Eu e o javali – o duelo *

Dizem os especialistas que nossos medos são heranças de nossos ancestrais. Coisas do tempo em que para garantir nossa sobrevivência, entrávamos em luta contra nossas presas.

Tudo bem, o tempo passou e o homem firmou sua posição no topo da cadeia alimentar. Não precisamos mais nos aventurar na natureza, tudo está embalado no supermercado. É só pegar e pagar.

Porém, somos eternos insatisfeitos e buscamos um aprimoramento constante, o que me levou ao curso de gastronomia. Não emprego mais minhas energias na caçada, mas sim na arte de melhor preparar a besta.

Tudo ia bem, até que um dia (sempre tem o tal do dia) fui encarregado de acompanhar uma chefa (chef) de renome nacional em um evento gastronômico. Por acompanhamento, entenda-se o serviço pesado. Tudo era alegria, creio que era semelhante ao que acontecia na época do Renascimento, quando aos aprendizes era dado o direito de acompanhar um dos grandes mestres, alguém como um Michelangelo, entenderam?

Dados do exercício:

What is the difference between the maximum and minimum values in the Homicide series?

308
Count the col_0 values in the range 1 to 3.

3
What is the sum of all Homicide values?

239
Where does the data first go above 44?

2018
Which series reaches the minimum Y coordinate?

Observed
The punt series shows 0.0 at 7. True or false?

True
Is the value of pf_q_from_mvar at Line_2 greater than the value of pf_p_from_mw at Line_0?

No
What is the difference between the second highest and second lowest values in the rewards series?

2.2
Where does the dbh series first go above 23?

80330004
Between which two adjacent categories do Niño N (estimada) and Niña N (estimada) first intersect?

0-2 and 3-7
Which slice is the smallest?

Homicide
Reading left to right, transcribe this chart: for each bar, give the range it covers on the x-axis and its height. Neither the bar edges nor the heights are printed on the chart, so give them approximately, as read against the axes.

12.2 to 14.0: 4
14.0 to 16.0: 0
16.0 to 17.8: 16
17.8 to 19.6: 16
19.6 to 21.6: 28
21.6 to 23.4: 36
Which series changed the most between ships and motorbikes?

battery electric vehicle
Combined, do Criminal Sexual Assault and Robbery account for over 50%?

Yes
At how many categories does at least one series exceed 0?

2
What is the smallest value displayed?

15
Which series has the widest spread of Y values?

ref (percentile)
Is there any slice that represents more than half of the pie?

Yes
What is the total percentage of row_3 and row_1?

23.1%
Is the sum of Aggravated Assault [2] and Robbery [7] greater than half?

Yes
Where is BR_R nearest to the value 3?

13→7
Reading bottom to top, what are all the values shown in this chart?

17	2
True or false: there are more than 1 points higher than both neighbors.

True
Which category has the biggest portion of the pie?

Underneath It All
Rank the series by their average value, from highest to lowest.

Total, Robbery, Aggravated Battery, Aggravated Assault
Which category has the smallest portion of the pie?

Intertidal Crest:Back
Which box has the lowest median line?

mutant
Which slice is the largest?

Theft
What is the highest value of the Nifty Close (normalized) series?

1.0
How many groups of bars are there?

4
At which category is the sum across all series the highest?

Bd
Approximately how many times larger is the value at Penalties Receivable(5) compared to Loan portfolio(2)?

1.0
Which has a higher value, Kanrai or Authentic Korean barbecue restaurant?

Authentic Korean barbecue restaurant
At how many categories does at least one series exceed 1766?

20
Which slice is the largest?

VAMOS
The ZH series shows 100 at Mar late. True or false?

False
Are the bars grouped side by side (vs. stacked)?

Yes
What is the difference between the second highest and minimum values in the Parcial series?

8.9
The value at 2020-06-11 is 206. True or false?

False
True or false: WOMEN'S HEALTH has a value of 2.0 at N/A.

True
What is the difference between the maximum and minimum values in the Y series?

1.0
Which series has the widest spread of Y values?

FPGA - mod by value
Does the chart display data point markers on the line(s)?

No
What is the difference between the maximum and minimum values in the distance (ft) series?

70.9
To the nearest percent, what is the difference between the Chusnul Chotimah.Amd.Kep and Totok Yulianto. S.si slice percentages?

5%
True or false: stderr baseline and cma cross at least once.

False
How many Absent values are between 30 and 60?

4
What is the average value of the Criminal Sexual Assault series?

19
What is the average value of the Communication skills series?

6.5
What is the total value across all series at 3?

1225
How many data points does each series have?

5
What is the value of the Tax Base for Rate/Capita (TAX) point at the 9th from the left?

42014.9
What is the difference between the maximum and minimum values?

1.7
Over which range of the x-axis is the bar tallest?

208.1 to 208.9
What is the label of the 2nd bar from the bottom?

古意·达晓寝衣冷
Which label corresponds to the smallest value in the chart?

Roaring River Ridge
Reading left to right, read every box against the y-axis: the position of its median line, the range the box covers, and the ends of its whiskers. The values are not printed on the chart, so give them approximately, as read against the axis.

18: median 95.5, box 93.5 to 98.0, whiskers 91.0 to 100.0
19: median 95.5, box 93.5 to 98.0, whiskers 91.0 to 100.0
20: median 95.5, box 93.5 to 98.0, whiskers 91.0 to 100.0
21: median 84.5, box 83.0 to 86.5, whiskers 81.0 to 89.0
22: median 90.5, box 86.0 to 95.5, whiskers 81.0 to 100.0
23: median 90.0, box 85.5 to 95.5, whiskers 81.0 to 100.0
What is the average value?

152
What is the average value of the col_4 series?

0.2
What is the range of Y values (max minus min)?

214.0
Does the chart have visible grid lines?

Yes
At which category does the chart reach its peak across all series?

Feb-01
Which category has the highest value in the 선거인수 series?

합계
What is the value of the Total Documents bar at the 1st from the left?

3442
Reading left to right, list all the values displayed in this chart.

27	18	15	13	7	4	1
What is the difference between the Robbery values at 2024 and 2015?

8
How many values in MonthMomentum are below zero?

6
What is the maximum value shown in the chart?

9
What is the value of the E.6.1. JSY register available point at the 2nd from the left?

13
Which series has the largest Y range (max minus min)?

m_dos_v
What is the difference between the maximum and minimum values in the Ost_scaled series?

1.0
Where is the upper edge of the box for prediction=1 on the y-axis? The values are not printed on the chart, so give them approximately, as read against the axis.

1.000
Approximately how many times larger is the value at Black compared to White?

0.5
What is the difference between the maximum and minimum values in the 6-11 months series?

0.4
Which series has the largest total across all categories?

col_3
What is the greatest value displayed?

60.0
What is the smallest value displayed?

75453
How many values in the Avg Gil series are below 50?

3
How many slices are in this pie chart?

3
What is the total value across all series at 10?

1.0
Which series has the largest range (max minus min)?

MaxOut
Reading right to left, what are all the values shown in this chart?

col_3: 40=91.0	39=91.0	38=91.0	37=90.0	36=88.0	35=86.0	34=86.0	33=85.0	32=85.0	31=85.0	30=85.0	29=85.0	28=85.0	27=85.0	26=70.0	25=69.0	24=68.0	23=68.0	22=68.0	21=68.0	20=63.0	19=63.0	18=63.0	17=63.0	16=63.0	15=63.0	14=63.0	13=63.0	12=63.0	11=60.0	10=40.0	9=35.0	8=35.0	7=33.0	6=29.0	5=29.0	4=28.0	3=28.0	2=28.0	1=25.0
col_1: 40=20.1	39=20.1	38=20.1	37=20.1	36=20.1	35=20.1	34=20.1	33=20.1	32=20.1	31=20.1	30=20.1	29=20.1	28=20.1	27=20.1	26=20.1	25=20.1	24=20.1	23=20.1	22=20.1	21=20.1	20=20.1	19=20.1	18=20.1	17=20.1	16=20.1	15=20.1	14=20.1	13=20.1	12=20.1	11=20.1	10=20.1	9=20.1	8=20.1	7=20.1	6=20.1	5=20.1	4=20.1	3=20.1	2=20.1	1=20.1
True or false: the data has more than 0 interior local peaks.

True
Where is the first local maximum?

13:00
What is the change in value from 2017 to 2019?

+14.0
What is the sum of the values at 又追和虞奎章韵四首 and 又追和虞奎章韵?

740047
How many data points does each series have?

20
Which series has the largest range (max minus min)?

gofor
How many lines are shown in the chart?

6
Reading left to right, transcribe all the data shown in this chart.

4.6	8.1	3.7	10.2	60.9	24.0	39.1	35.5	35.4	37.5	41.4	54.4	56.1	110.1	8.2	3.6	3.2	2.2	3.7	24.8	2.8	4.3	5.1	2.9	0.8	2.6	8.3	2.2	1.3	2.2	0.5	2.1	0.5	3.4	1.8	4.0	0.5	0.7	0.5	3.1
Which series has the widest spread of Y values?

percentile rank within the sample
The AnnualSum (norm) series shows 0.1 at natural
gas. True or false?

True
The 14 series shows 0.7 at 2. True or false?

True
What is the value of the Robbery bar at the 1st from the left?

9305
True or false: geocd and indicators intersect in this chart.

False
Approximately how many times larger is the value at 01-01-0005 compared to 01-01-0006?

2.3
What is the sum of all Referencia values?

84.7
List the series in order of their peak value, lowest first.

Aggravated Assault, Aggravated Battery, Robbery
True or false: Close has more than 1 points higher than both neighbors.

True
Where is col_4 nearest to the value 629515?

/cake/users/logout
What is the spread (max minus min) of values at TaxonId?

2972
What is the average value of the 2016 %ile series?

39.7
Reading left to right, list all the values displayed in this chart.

Enunciado da tarefa:
Por favor, continue o texto sobre o javali a partir da última frase apresentada.

Resposta da tarefa:
A ficha ainda não tinha caído. Eu não estava conseguindo ler os sinais, algo terrível estava por vir, representado por uma besta-fera, o javali. Ao chegarmos à cozinha, minha mestra gentilmente apontou-me para algo disforme dentro de um recipiente e disse: “preciso dele cortado em cubos de 2 cm”.

Paramentei-me, adequadamente, com o jaleco de chef, avental transpassado e lenço (bem ao estilo pirata). Abri meu estojo e retirei as facas. Não, eu ainda não conseguia ler os sinais. Estava totalmente cego. Com a firmeza de um guerreiro, decidido que estava, lancei-me na direção do meu objetivo e agora sim, a ficha caiu, violentamente. Era um pernil de javali. Inteiro e imponente pernil de javali esperando para ser reduzido a cubos de 2 cm. Antes, porém, era preciso desossá-lo (dentro da técnica). Agora sim, o drama estava materializado.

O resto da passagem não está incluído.